La police a annoncé hier à Hong Kong l'interpellation de 53 personnes pour rassemblement illégal après une manifestation pacifique de dizaines de milliers de personnes marquant l'écrasement place Tiananmen, le 4 juin 1989, du mouvement démocratique chinois. Ces 53 personnes avaient rejoint un autre rassemblement après la fin de la manifestation silencieuse de samedi et refusaient de se disperser après minuit, selon un communiqué de la police. Elles ont toutes été relâchées hier à midi, a indiqué un porte-parole de la police qui n'a pas souhaité dire si des personnalités politiques faisaient partie des personnes arrêtées. De telles arrestations restent rares à Hong Kong, ancienne colonie britannique rendue à la Chine en 1997, mais qui bénéficie d'un système légal distinct, notamment le droit de manifestation, non reconnu en Chine continentale.

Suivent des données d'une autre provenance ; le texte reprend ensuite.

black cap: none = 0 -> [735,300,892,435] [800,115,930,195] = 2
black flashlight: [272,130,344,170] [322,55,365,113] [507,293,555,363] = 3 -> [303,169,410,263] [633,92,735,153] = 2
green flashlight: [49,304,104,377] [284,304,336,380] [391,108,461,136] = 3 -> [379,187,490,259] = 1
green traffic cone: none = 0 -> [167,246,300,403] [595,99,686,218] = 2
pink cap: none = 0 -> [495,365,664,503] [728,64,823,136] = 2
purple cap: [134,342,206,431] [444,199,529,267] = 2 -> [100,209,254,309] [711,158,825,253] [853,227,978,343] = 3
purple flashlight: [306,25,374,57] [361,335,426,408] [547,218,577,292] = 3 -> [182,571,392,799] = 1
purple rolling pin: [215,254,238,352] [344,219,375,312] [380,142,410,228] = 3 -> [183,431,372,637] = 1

Environ 150 000 personnes, selon les organisateurs, 77 000, selon la police, ont convergé samedi vers l'immense parc Victoria, dans le centre de Hong Kong, pour la seule cérémonie commémorative effectuée sur le sol chinois, 22 ans après l'écrasement du « printemps de Pékin » sur la place Tiananmen. La foule impressionnante était pour la plupart vêtue de noir, en signe de deuil, portait des bougies et entonnait des chants solennels, alors que Pékin est engagé dans une vague de répression sans précédent contre les opposants politiques, dont le célèbre artiste contestataire Ai Weiwei, détenu depuis le 3 avril. Depuis la mi-février et l'éclosin du « printemps arabe », des dizaines de dissidents, avocats ou militants des droits de l'homme chinois ont ainsi été arrêtés ou assignés à résidence. Des associations de défense des droits de l'homme ont tout récemment estimé que l'actuel tour de vis contre la dissidence en Chine rappelait précisément celui qui avait suivi l'écrasement du « printemps de Pékin ». Mais Pékin a rétorqué en assurant que les droits de l'homme n'avaient jamais été aussi respectés en Chine qu'aujourd'hui.
À Pékin même, où les manifestations de Tiananmen restent un sujet tabou, des milliers de touristes, chinois et étrangers, se pressaient sur la place samedi au milieu d'un important service d'ordre. Des centaines, voire des milliers de personnes ont trouvé la mort dans la nuit du 3 au 4 juin 1989, lorsque le Parti communiste a envoyé les chars de l'armée pour mettre fin à sept semaines de manifestations en faveur de la démocratie au cœur de Pékin, qualifiées par le régime de « révolte contre-révolutionnaire ».